Where Did “I” Go?

So, sweeping changes in my life have taken me away from my blog, my writing, my self-expression.  New job, changes in nearly every aspect.  Finally!  Thanksgiving weekend with no commitments.  I sit down to write and the “I” key on my laptop decides it’s had enough.

See, my 50th birthday was a high.  The first birthday party I had in 43 years.  Other years, no one came, no one gave a shit.  I was just getting older with no real connections.  This year, all the right people – the dearest ones to me – showed up and showed out and ate with me.

I was OWNING the big five o!

And then here come the holidays.  I know I am more fortunate than most people. But I have this nasty, needy inner child who can be a little shit around the holidays.  People have families and expectations and older grown ups and generational traditions.  And co-workers and friends spill out grand plans and stressful scenarios.  And I go quiet.

I am an only child. All my older grown ups are dead.  I have great memories, but who cares about that? This is talk of the present. This is anticipation, not nostalgia. I find a way to be busy, to leave the room if possible.

Because I am the grown up.  Because I will not see another familial gift. My son is 20, but he has Asperger’s Syndrome.  I will not force him to give me things or buy me things.  He has shown compassion and empathy for others  – that is my gift.  My mother has been gone seven years.  Grandpa Alvie passed in 1997,  Grandma Lil in 2001. I am the Last of the Green Mohicans.

I KNOW! I have a boyfriend. He is brilliant and loving and finds ways to show his appreciation every day. And I am thankful to have found someone to grow older with.  It only took me 45 years to have this great love.
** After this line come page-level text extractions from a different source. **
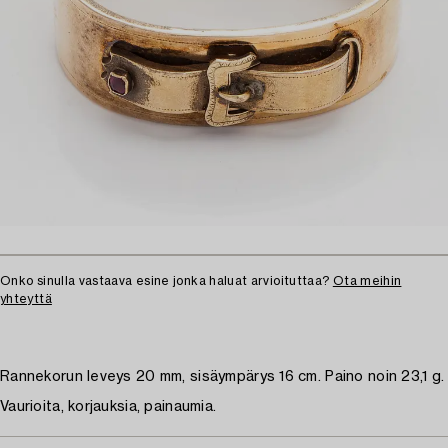
Onko sinulla vastaava esine jonka haluat arvioituttaa?
Ota meihin
yhteyttä
Rannekorun leveys 20 mm, sisäympärys 16 cm. Paino noin 23,1 g.
Vaurioita, korjauksia, painaumia.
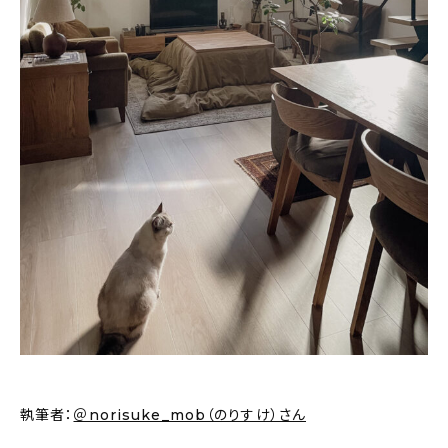
新着記事
人気の記事
おすすめの記事
インテリア
日用品
キッチン
ギフト
キッズ
執筆者：
＠norisuke_mob（のりすけ）さん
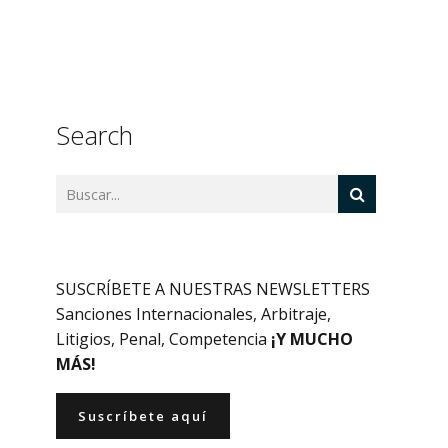
Search
SUSCRÍBETE A NUESTRAS NEWSLETTERS
Sanciones Internacionales, Arbitraje,
Litigios, Penal, Competencia
¡Y MUCHO
MÁS!
Suscríbete aquí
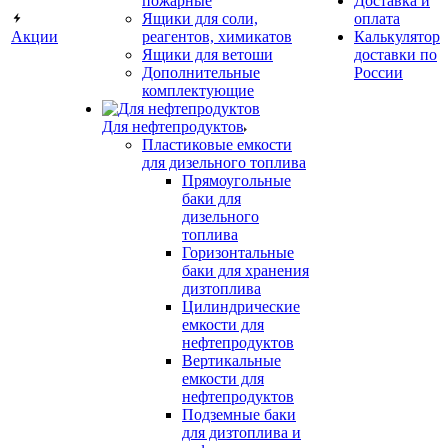
пожарные
Доставка и
Ящики для соли,
оплата
Акции
реагентов, химикатов
Калькулятор
Ящики для ветоши
доставки по
Дополнительные
России
комплектующие
Для нефтепродуктов
Пластиковые емкости
для дизельного топлива
Прямоугольные
баки для
дизельного
топлива
Горизонтальные
баки для хранения
дизтоплива
Цилиндрические
емкости для
нефтепродуктов
Вертикальные
емкости для
нефтепродуктов
Подземные баки
для дизтоплива и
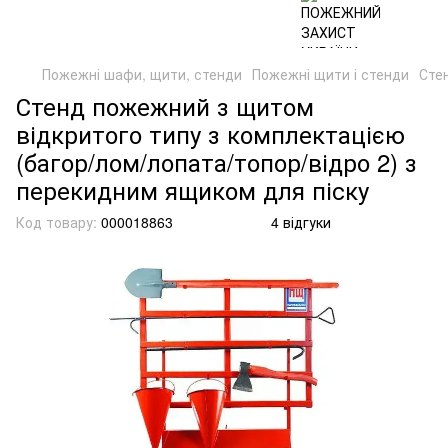
Пожежні шафи, щити, стенди
Пожежні щити і стенди
Сте
Стенд пожежний з щитом
відкритого типу з комплектацією
(багор/лом/лопата/топор/відро 2) з
перекидним ящиком для піску
Код товару:
000018863
4 відгуки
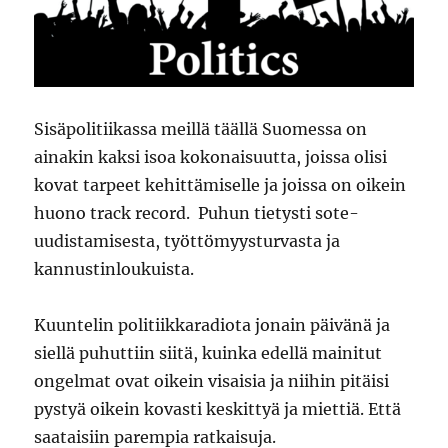
Sisäpolitiikassa meillä täällä Suomessa on
ainakin kaksi isoa kokonaisuutta, joissa olisi
kovat tarpeet kehittämiselle ja joissa on oikein
huono track record. Puhun tietysti sote-
uudistamisesta, työttömyysturvasta ja
kannustinloukuista.
Kuuntelin politiikkaradiota jonain päivänä ja
siellä puhuttiin siitä, kuinka edellä mainitut
ongelmat ovat oikein visaisia ja niihin pitäisi
pystyä oikein kovasti keskittyä ja miettiä. Että
saataisiin parempia ratkaisuja.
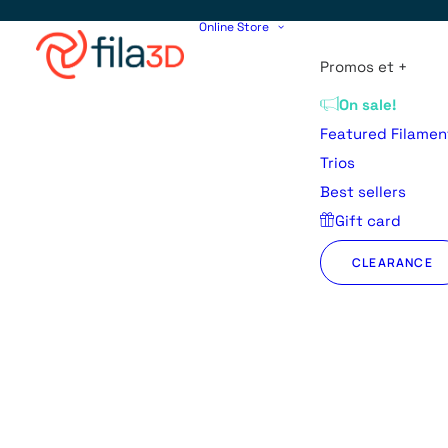
Online Store
Promos et +
On sale!
Featured Filamen
Trios
Best sellers
Gift card
CLEARANCE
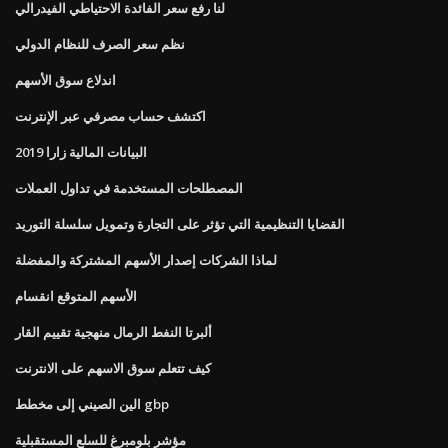
لنا رفع سعر الفائدة الاحتياطي الفيدرالي
نظم سعر الصرف للنظام الدولي
اندلاع سوق الأسهم
اكتشف حساب مصرفي عبر الإنترنت
البيانات المالية زارا 2019
المصطلحات المستخدمة في تداول العملات
القضايا التنظيمية التي تؤثر على التجارة وتمويل سلسلة التوريد
لماذا الشركات إصدار الأسهم المشتركة والمفضلة
الأسهم المتوقع انقسام
ألبرتا النفط الرمال منهجية تقييم القار
كيف تتعلم سوق الاسهم على الانترنت
الين الصيني إلى مخطط gbp
مؤشر بلومبرغ للسلع المستقبلية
I KNOW!  I have a new meaningful, heart-level job.  I have hot running water, electricity, a decent place to live and a super dog.

But I hate the holidays.

I disappear. I avoid people. I am jealous that they have parents.  I am envious of familial connections that I wasn’t able to have.  There is always opportunity to pretend. To fake my way into the lives of other people or relatives – but it’s not who I am.  I don’t go out and I don’t drink and I don’t commingle with old acquaintances.  I don’t crash parties.

I am trying like hell to involve myself in the social events at work.  My co-workers are amazing people. I will never know if they genuinely like me.
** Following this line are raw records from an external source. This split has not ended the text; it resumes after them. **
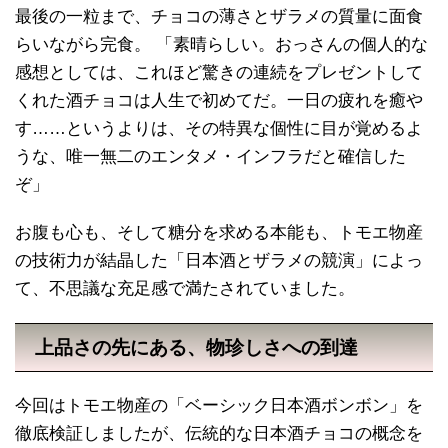
最後の一粒まで、チョコの薄さとザラメの質量に面食
らいながら完食。 「素晴らしい。おっさんの個人的な
感想としては、これほど驚きの連続をプレゼントして
くれた酒チョコは人生で初めてだ。一日の疲れを癒や
す……というよりは、その特異な個性に目が覚めるよ
うな、唯一無二のエンタメ・インフラだと確信した
ぞ」
お腹も心も、そして糖分を求める本能も、トモエ物産
の技術力が結晶した「日本酒とザラメの競演」によっ
て、不思議な充足感で満たされていました。
上品さの先にある、物珍しさへの到達
今回はトモエ物産の「ベーシック日本酒ボンボン」を
徹底検証しましたが、伝統的な日本酒チョコの概念を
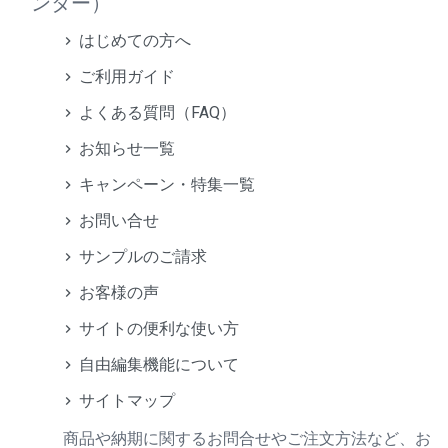
ンター）
はじめての方へ
ご利用ガイド
よくある質問（FAQ）
お知らせ一覧
キャンペーン・特集一覧
お問い合せ
サンプルのご請求
お客様の声
サイトの便利な使い方
自由編集機能について
サイトマップ
商品や納期に関するお問合せやご注文方法など、お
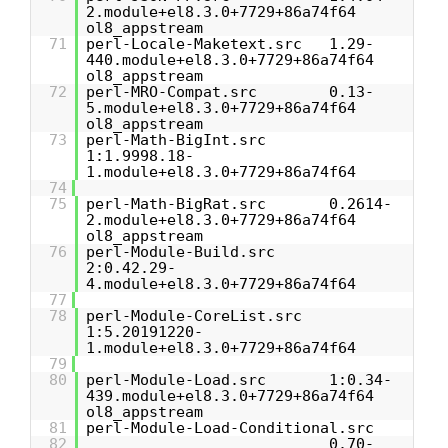
2.module+el8.3.0+7729+86a74f64
ol8_appstream
71
perl-Locale-Maketext.src 1.29-
440.module+el8.3.0+7729+86a74f64
ol8_appstream
72
perl-MRO-Compat.src 0.13-
5.module+el8.3.0+7729+86a74f64
ol8_appstream
73
perl-Math-BigInt.src
1:1.9998.18-
1.module+el8.3.0+7729+86a74f64
74
75
perl-Math-BigRat.src 0.2614-
2.module+el8.3.0+7729+86a74f64
ol8_appstream
76
perl-Module-Build.src
2:0.42.29-
4.module+el8.3.0+7729+86a74f64
77
78
perl-Module-CoreList.src
1:5.20191220-
1.module+el8.3.0+7729+86a74f64
79
80
perl-Module-Load.src 1:0.34-
439.module+el8.3.0+7729+86a74f64
ol8_appstream
81
perl-Module-Load-Conditional.src
82
0.70-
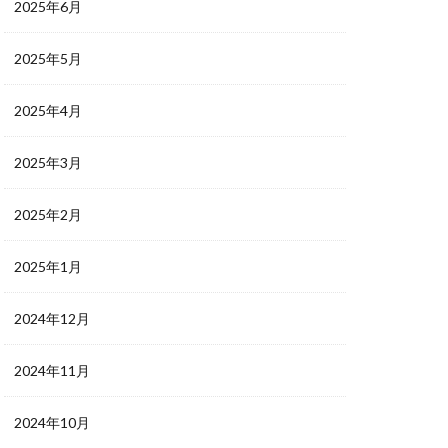
2025年6月
2025年5月
2025年4月
2025年3月
2025年2月
2025年1月
2024年12月
2024年11月
2024年10月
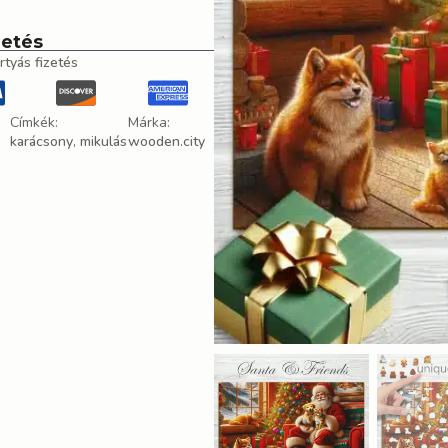
zetés
rtyás fizetés
Címkék:
Márka:
karácsony
,
mikulás
wooden.city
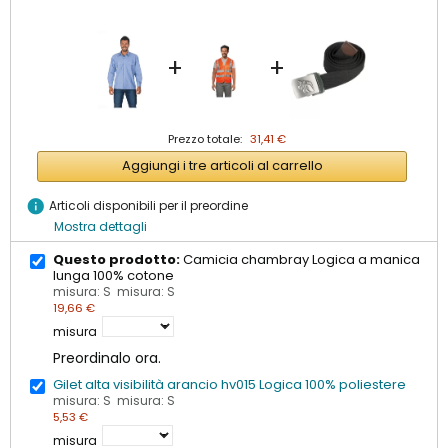
+
+
Prezzo totale:
31,41 €
Aggiungi i tre articoli al carrello
info
Articoli disponibili per il preordine
Mostra dettagli
Questo prodotto:
Camicia chambray Logica a manica
lunga 100% cotone
misura: S misura: S
19,66 €
misura
Preordinalo ora.
Gilet alta visibilità arancio hv015 Logica 100% poliestere
misura: S misura: S
5,53 €
misura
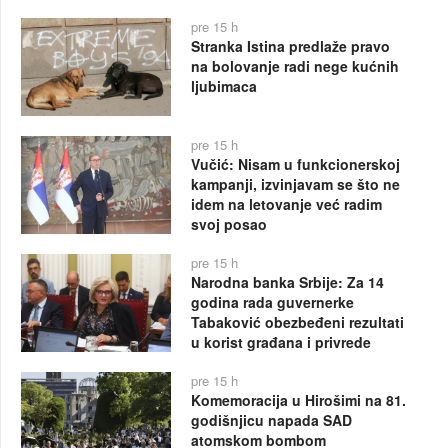
pre 15 h
Stranka Istina predlaže pravo
na bolovanje radi nege kućnih
ljubimaca
pre 15 h
Vučić: Nisam u funkcionerskoj
kampanji, izvinjavam se što ne
idem na letovanje već radim
svoj posao
pre 15 h
Narodna banka Srbije: Za 14
godina rada guvernerke
Tabaković obezbeđeni rezultati
u korist građana i privrede
pre 15 h
Komemoracija u Hirošimi na 81.
godišnjicu napada SAD
atomskom bombom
I don’t envy people their possessions.  I am happy when they are delighted.  I learned the old Whoville lesson a long time ago: Christmas does not come from a store.
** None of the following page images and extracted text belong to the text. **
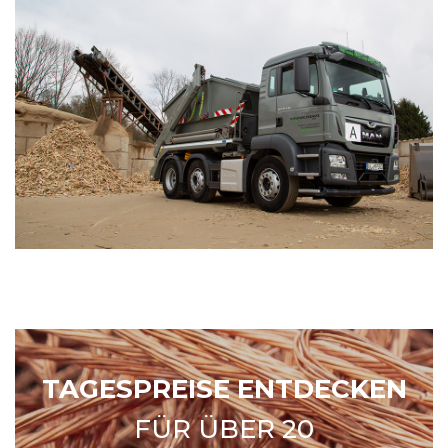
TAGESPREISE ENTDECKEN
FÜR ÜBER 20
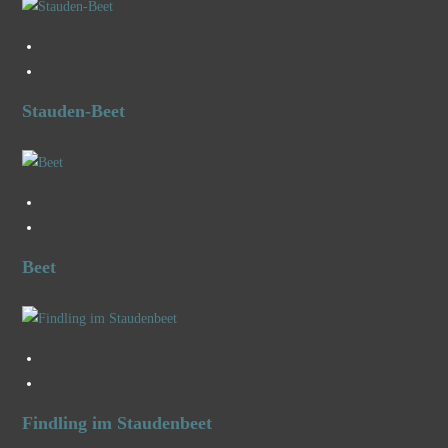
Stauden-Beet
Beet
Findling im Staudenbeet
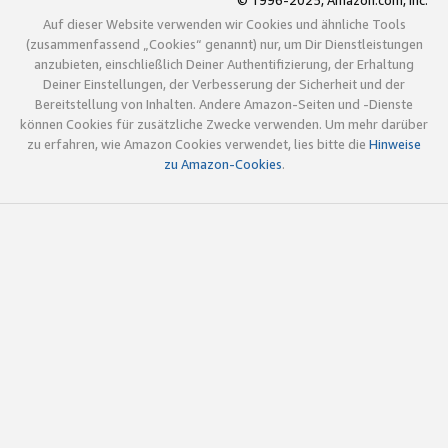
© 1996-2025, Amazon.com, Inc.
Auf dieser Website verwenden wir Cookies und ähnliche Tools
(zusammenfassend „Cookies“ genannt) nur, um Dir Dienstleistungen
anzubieten, einschließlich Deiner Authentifizierung, der Erhaltung
Deiner Einstellungen, der Verbesserung der Sicherheit und der
Bereitstellung von Inhalten. Andere Amazon-Seiten und -Dienste
können Cookies für zusätzliche Zwecke verwenden. Um mehr darüber
zu erfahren, wie Amazon Cookies verwendet, lies bitte die
Hinweise
zu Amazon-Cookies
.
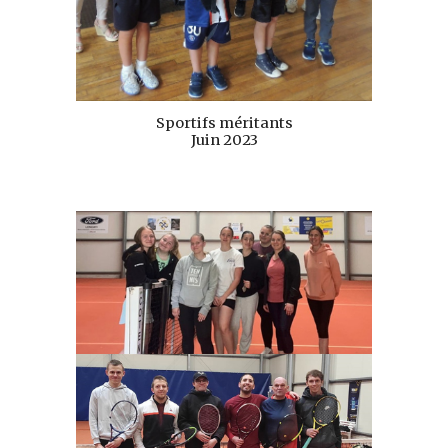
Sportifs méritants
Juin 2023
I understand that I might sound like a needy child here. And I have been.  And we have all been at some point in our lives. There are a lot of people out there like me, who for some reason – tragedy or estrangement or sheer awkwardness, will be or feel alone during the holidays.  They will be told to be thankful and make merry by others.  They will be asked about plans and presents and naughty and nice. They will never be asked about loneliness or darkness or the Walgreen’s tree they just could not put up.

I get you. I will hold space in life’s web and think of you all season. I will hope you reach out if there is too much or not enough.  Ask for what you need. Insist on Hope. Get through it.

For everyone else with buckets of aunties and loads of nephews, with oodles of parents and grandparents, with a sleigh full of cousins, treasure them. Even the ones that annoy or anger or embarrass you.  Participate, love, cherish, and be silly with them. We are finite. And you are not guaranteed another opportunity to make a loved one laugh.  You are not promised another hug or a gift for next year.  Be kind.

Like the Spirit of Christmas Present, we will only have this Christmas one time.

For me, I bought myself a ten dollar plug-in keyboard. I had to find the “I” again so I could write.  I had to find me and the “I” lost amid holiday chaos.  “I” is in the very center of my keyboard, steady and peaceful. Ready to be tapped as needed to represent.